=== Stated task ===
Update the records below by replacing every occurrence of "longitude" with "lon", leaving everything else unchanged.

Some records:
[Start]

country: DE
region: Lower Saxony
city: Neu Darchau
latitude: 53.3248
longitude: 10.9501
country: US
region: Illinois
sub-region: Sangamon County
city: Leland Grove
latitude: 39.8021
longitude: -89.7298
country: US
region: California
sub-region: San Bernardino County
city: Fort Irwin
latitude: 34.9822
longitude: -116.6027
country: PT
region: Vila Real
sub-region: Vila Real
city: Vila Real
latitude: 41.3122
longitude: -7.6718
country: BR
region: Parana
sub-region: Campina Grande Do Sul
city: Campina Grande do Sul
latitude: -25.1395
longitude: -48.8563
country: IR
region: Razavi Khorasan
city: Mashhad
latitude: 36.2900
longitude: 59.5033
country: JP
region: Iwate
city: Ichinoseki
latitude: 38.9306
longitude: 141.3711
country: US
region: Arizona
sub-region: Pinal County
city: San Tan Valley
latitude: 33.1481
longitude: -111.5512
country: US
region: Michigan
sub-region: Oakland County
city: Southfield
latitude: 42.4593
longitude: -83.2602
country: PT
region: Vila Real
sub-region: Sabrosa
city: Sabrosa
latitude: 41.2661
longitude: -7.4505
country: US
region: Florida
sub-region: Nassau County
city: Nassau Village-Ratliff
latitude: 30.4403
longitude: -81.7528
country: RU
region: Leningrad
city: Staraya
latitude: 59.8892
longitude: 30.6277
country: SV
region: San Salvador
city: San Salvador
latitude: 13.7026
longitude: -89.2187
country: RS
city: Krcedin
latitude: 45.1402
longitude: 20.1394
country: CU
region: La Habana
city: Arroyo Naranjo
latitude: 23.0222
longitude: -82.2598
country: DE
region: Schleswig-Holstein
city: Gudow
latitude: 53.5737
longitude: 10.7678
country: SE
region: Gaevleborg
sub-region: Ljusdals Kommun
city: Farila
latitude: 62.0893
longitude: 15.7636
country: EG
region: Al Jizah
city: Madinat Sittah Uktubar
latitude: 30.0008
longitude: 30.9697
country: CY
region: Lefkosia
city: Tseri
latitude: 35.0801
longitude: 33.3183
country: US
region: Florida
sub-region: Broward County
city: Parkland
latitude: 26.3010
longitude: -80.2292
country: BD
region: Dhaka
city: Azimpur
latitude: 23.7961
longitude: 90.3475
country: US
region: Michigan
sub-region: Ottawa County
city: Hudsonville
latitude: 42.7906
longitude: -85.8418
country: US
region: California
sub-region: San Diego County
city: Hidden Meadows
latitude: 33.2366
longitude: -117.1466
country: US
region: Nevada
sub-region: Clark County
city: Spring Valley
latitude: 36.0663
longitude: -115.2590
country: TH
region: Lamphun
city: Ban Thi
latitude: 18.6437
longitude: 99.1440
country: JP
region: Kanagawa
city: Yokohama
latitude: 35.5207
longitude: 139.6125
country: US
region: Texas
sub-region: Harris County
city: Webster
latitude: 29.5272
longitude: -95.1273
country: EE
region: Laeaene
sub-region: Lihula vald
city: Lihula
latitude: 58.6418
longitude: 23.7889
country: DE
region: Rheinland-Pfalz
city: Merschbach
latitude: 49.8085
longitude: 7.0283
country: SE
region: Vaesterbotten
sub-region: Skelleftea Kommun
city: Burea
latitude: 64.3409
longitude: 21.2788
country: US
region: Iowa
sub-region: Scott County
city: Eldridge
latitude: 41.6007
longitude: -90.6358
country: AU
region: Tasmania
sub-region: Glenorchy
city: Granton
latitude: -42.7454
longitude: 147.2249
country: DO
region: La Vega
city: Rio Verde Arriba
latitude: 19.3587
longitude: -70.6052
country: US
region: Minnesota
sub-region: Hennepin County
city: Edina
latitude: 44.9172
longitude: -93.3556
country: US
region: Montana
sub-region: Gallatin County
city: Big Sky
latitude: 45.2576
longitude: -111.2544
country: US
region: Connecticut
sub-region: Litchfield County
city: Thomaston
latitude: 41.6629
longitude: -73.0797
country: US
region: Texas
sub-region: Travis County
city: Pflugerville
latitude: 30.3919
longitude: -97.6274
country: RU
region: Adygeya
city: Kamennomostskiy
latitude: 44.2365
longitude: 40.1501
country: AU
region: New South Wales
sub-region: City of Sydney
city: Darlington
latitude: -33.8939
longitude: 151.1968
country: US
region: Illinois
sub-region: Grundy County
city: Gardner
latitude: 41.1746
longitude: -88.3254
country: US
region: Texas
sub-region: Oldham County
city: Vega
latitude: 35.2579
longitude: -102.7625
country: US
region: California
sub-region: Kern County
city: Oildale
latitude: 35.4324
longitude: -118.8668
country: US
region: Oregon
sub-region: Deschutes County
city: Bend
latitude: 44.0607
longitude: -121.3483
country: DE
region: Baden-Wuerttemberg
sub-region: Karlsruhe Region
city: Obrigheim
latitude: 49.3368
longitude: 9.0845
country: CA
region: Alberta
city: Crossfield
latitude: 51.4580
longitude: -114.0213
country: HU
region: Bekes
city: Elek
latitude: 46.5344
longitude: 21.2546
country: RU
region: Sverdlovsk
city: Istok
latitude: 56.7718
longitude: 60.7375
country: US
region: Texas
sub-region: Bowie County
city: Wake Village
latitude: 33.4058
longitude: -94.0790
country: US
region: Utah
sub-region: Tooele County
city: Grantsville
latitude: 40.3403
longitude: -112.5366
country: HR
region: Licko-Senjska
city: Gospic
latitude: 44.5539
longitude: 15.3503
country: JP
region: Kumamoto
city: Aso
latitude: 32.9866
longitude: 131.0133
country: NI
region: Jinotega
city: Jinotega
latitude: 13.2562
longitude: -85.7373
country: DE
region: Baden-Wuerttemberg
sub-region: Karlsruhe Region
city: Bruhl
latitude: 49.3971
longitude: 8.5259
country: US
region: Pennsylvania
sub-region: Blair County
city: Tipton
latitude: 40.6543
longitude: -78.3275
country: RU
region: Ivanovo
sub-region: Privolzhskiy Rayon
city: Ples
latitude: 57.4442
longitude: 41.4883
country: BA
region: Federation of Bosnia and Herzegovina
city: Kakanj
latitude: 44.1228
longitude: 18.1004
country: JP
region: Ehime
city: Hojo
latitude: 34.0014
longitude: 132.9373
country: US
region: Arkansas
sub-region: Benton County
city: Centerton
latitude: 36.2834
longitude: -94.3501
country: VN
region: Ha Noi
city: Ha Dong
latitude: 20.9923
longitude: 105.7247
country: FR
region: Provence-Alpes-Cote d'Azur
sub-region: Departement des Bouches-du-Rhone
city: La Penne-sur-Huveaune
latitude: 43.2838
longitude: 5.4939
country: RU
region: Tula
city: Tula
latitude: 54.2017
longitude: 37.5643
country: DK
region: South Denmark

[End]

=== Answer to the exercise ===
country: DE
region: Lower Saxony
city: Neu Darchau
latitude: 53.3248
lon: 10.9501
country: US
region: Illinois
sub-region: Sangamon County
city: Leland Grove
latitude: 39.8021
lon: -89.7298
country: US
region: California
sub-region: San Bernardino County
city: Fort Irwin
latitude: 34.9822
lon: -116.6027
country: PT
region: Vila Real
sub-region: Vila Real
city: Vila Real
latitude: 41.3122
lon: -7.6718
country: BR
region: Parana
sub-region: Campina Grande Do Sul
city: Campina Grande do Sul
latitude: -25.1395
lon: -48.8563
country: IR
region: Razavi Khorasan
city: Mashhad
latitude: 36.2900
lon: 59.5033
country: JP
region: Iwate
city: Ichinoseki
latitude: 38.9306
lon: 141.3711
country: US
region: Arizona
sub-region: Pinal County
city: San Tan Valley
latitude: 33.1481
lon: -111.5512
country: US
region: Michigan
sub-region: Oakland County
city: Southfield
latitude: 42.4593
lon: -83.2602
country: PT
region: Vila Real
sub-region: Sabrosa
city: Sabrosa
latitude: 41.2661
lon: -7.4505
country: US
region: Florida
sub-region: Nassau County
city: Nassau Village-Ratliff
latitude: 30.4403
lon: -81.7528
country: RU
region: Leningrad
city: Staraya
latitude: 59.8892
lon: 30.6277
country: SV
region: San Salvador
city: San Salvador
latitude: 13.7026
lon: -89.2187
country: RS
city: Krcedin
latitude: 45.1402
lon: 20.1394
country: CU
region: La Habana
city: Arroyo Naranjo
latitude: 23.0222
lon: -82.2598
country: DE
region: Schleswig-Holstein
city: Gudow
latitude: 53.5737
lon: 10.7678
country: SE
region: Gaevleborg
sub-region: Ljusdals Kommun
city: Farila
latitude: 62.0893
lon: 15.7636
country: EG
region: Al Jizah
city: Madinat Sittah Uktubar
latitude: 30.0008
lon: 30.9697
country: CY
region: Lefkosia
city: Tseri
latitude: 35.0801
lon: 33.3183
country: US
region: Florida
sub-region: Broward County
city: Parkland
latitude: 26.3010
lon: -80.2292
country: BD
region: Dhaka
city: Azimpur
latitude: 23.7961
lon: 90.3475
country: US
region: Michigan
sub-region: Ottawa County
city: Hudsonville
latitude: 42.7906
lon: -85.8418
country: US
region: California
sub-region: San Diego County
city: Hidden Meadows
latitude: 33.2366
lon: -117.1466
country: US
region: Nevada
sub-region: Clark County
city: Spring Valley
latitude: 36.0663
lon: -115.2590
country: TH
region: Lamphun
city: Ban Thi
latitude: 18.6437
lon: 99.1440
country: JP
region: Kanagawa
city: Yokohama
latitude: 35.5207
lon: 139.6125
country: US
region: Texas
sub-region: Harris County
city: Webster
latitude: 29.5272
lon: -95.1273
country: EE
region: Laeaene
sub-region: Lihula vald
city: Lihula
latitude: 58.6418
lon: 23.7889
country: DE
region: Rheinland-Pfalz
city: Merschbach
latitude: 49.8085
lon: 7.0283
country: SE
region: Vaesterbotten
sub-region: Skelleftea Kommun
city: Burea
latitude: 64.3409
lon: 21.2788
country: US
region: Iowa
sub-region: Scott County
city: Eldridge
latitude: 41.6007
lon: -90.6358
country: AU
region: Tasmania
sub-region: Glenorchy
city: Granton
latitude: -42.7454
lon: 147.2249
country: DO
region: La Vega
city: Rio Verde Arriba
latitude: 19.3587
lon: -70.6052
country: US
region: Minnesota
sub-region: Hennepin County
city: Edina
latitude: 44.9172
lon: -93.3556
country: US
region: Montana
sub-region: Gallatin County
city: Big Sky
latitude: 45.2576
lon: -111.2544
country: US
region: Connecticut
sub-region: Litchfield County
city: Thomaston
latitude: 41.6629
lon: -73.0797
country: US
region: Texas
sub-region: Travis County
city: Pflugerville
latitude: 30.3919
lon: -97.6274
country: RU
region: Adygeya
city: Kamennomostskiy
latitude: 44.2365
lon: 40.1501
country: AU
region: New South Wales
sub-region: City of Sydney
city: Darlington
latitude: -33.8939
lon: 151.1968
country: US
region: Illinois
sub-region: Grundy County
city: Gardner
latitude: 41.1746
lon: -88.3254
country: US
region: Texas
sub-region: Oldham County
city: Vega
latitude: 35.2579
lon: -102.7625
country: US
region: California
sub-region: Kern County
city: Oildale
latitude: 35.4324
lon: -118.8668
country: US
region: Oregon
sub-region: Deschutes County
city: Bend
latitude: 44.0607
lon: -121.3483
country: DE
region: Baden-Wuerttemberg
sub-region: Karlsruhe Region
city: Obrigheim
latitude: 49.3368
lon: 9.0845
country: CA
region: Alberta
city: Crossfield
latitude: 51.4580
lon: -114.0213
country: HU
region: Bekes
city: Elek
latitude: 46.5344
lon: 21.2546
country: RU
region: Sverdlovsk
city: Istok
latitude: 56.7718
lon: 60.7375
country: US
region: Texas
sub-region: Bowie County
city: Wake Village
latitude: 33.4058
lon: -94.0790
country: US
region: Utah
sub-region: Tooele County
city: Grantsville
latitude: 40.3403
lon: -112.5366
country: HR
region: Licko-Senjska
city: Gospic
latitude: 44.5539
lon: 15.3503
country: JP
region: Kumamoto
city: Aso
latitude: 32.9866
lon: 131.0133
country: NI
region: Jinotega
city: Jinotega
latitude: 13.2562
lon: -85.7373
country: DE
region: Baden-Wuerttemberg
sub-region: Karlsruhe Region
city: Bruhl
latitude: 49.3971
lon: 8.5259
country: US
region: Pennsylvania
sub-region: Blair County
city: Tipton
latitude: 40.6543
lon: -78.3275
country: RU
region: Ivanovo
sub-region: Privolzhskiy Rayon
city: Ples
latitude: 57.4442
lon: 41.4883
country: BA
region: Federation of Bosnia and Herzegovina
city: Kakanj
latitude: 44.1228
lon: 18.1004
country: JP
region: Ehime
city: Hojo
latitude: 34.0014
lon: 132.9373
country: US
region: Arkansas
sub-region: Benton County
city: Centerton
latitude: 36.2834
lon: -94.3501
country: VN
region: Ha Noi
city: Ha Dong
latitude: 20.9923
lon: 105.7247
country: FR
region: Provence-Alpes-Cote d'Azur
sub-region: Departement des Bouches-du-Rhone
city: La Penne-sur-Huveaune
latitude: 43.2838
lon: 5.4939
country: RU
region: Tula
city: Tula
latitude: 54.2017
lon: 37.5643
country: DK
region: South Denmark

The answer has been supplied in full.